This article is part of the supplement: Selected proceedings from the Automated Function Prediction Meeting 2011
Protein Function Prediction using Text-based Features extracted from the Biomedical Literature: The CAFA Challenge
1 Computational Biology and Machine Learning Lab, School of Computing, Queen's University, Kingston, ON, K7L 3N6, Canada
2 Dept. of Computer and Information Sciences, University of Delaware, Newark, DE, 19716, US
3 Delaware Biotechnology Institute, University of Delaware, Newark, DE, 19711, US
BMC Bioinformatics 2013, 14(Suppl 3):S14 doi:10.1186/1471-2105-14-S3-S14Published: 28 February 2013
Advances in sequencing technology over the past decade have resulted in an abundance of sequenced proteins whose function is yet unknown. As such, computational systems that can automatically predict and annotate protein function are in demand. Most computational systems use features derived from protein sequence or protein structure to predict function. In an earlier work, we demonstrated the utility of biomedical literature as a source of text features for predicting protein subcellular location. We have also shown that the combination of text-based and sequence-based prediction improves the performance of location predictors. Following up on this work, for the Critical Assessment of Function Annotations (CAFA) Challenge, we developed a text-based system that aims to predict molecular function and biological process (using Gene Ontology terms) for unannotated proteins. In this paper, we present the preliminary work and evaluation that we performed for our system, as part of the CAFA challenge.
We have developed a preliminary system that represents proteins using text-based features and predicts protein function using a k-nearest neighbour classifier (Text-KNN). We selected text features for our classifier by extracting key terms from biomedical abstracts based on their statistical properties. The system was trained and tested using 5-fold cross-validation over a dataset of 36,536 proteins. System performance was measured using the standard measures of precision, recall, F-measure and overall accuracy. The performance of our system was compared to two baseline classifiers: one that assigns function based solely on the prior distribution of protein function (Base-Prior) and one that assigns function based on sequence similarity (Base-Seq). The overall prediction accuracy of Text-KNN, Base-Prior, and Base-Seq for molecular function classes are 62%, 43%, and 58% while the overall accuracy for biological process classes are 17%, 11%, and 28% respectively. Results obtained as part of the CAFA evaluation itself on the CAFA dataset are reported as well.

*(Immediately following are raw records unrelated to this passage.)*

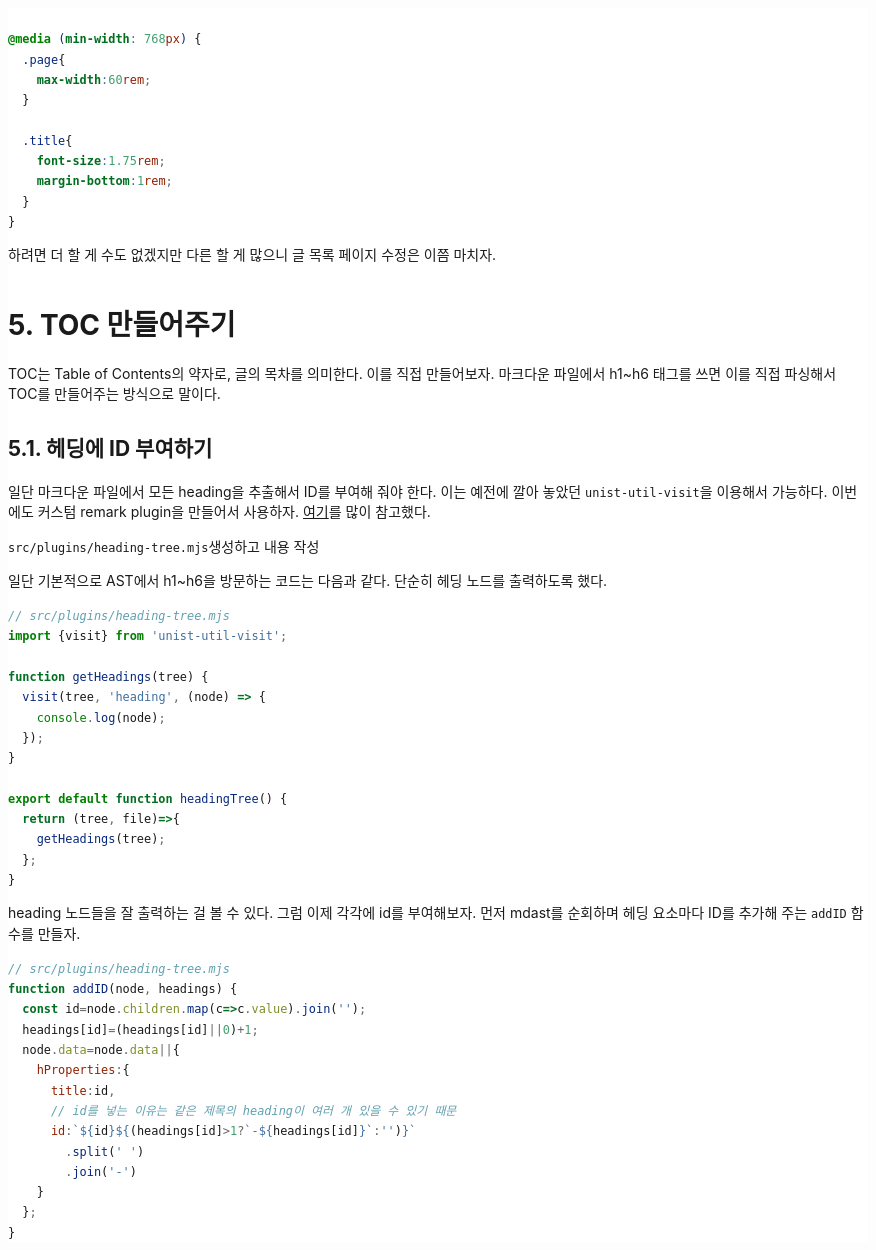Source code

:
 ```css

@media (min-width: 768px) {
  .page{
    max-width:60rem;
  }

  .title{
    font-size:1.75rem;
    margin-bottom:1rem;
  }
}
```

하려면 더 할 게 수도 없겠지만 다른 할 게 많으니 글 목록 페이지 수정은 이쯤 마치자.

# 5. TOC 만들어주기

TOC는 Table of Contents의 약자로, 글의 목차를 의미한다. 이를 직접 만들어보자. 마크다운 파일에서 h1~h6 태그를 쓰면 이를 직접 파싱해서 TOC를 만들어주는 방식으로 말이다.

## 5.1. 헤딩에 ID 부여하기

일단 마크다운 파일에서 모든 heading을 추출해서 ID를 부여해 줘야 한다. 이는 예전에 깔아 놓았던 `unist-util-visit`을 이용해서 가능하다. 이번에도 커스텀 remark plugin을 만들어서 사용하자. [여기](https://claritydev.net/blog/nextjs-blog-remark-interactive-table-of-contents)를 많이 참고했다.

`src/plugins/heading-tree.mjs`생성하고 내용 작성

일단 기본적으로 AST에서 h1~h6을 방문하는 코드는 다음과 같다. 단순히 헤딩 노드를 출력하도록 했다.

```js
// src/plugins/heading-tree.mjs
import {visit} from 'unist-util-visit';

function getHeadings(tree) {
  visit(tree, 'heading', (node) => {
    console.log(node);
  });
}

export default function headingTree() {
  return (tree, file)=>{
    getHeadings(tree);
  };
}
```

heading 노드들을 잘 출력하는 걸 볼 수 있다. 그럼 이제 각각에 id를 부여해보자. 먼저 mdast를 순회하며 헤딩 요소마다 ID를 추가해 주는 `addID` 함수를 만들자.

```js
// src/plugins/heading-tree.mjs
function addID(node, headings) {
  const id=node.children.map(c=>c.value).join('');
  headings[id]=(headings[id]||0)+1;
  node.data=node.data||{
    hProperties:{
      title:id,
      // id를 넣는 이유는 같은 제목의 heading이 여러 개 있을 수 있기 때문
      id:`${id}${(headings[id]>1?`-${headings[id]}`:'')}`
        .split(' ')
        .join('-')
    }
  };
}
```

Our evaluation shows that the text-based classifier consistently outperforms the baseline classifier that is based on prior distribution, and typically has comparable performance to the baseline classifier that uses sequence similarity. Moreover, the results suggest that combining text features with other types of features can potentially lead to improved prediction performance. The preliminary results also suggest that while our text-based classifier can be used to predict both molecular function and biological process in which a protein is involved, the classifier performs significantly better for predicting molecular function than for predicting biological process. A similar trend was observed for other classifiers participating in the CAFA challenge.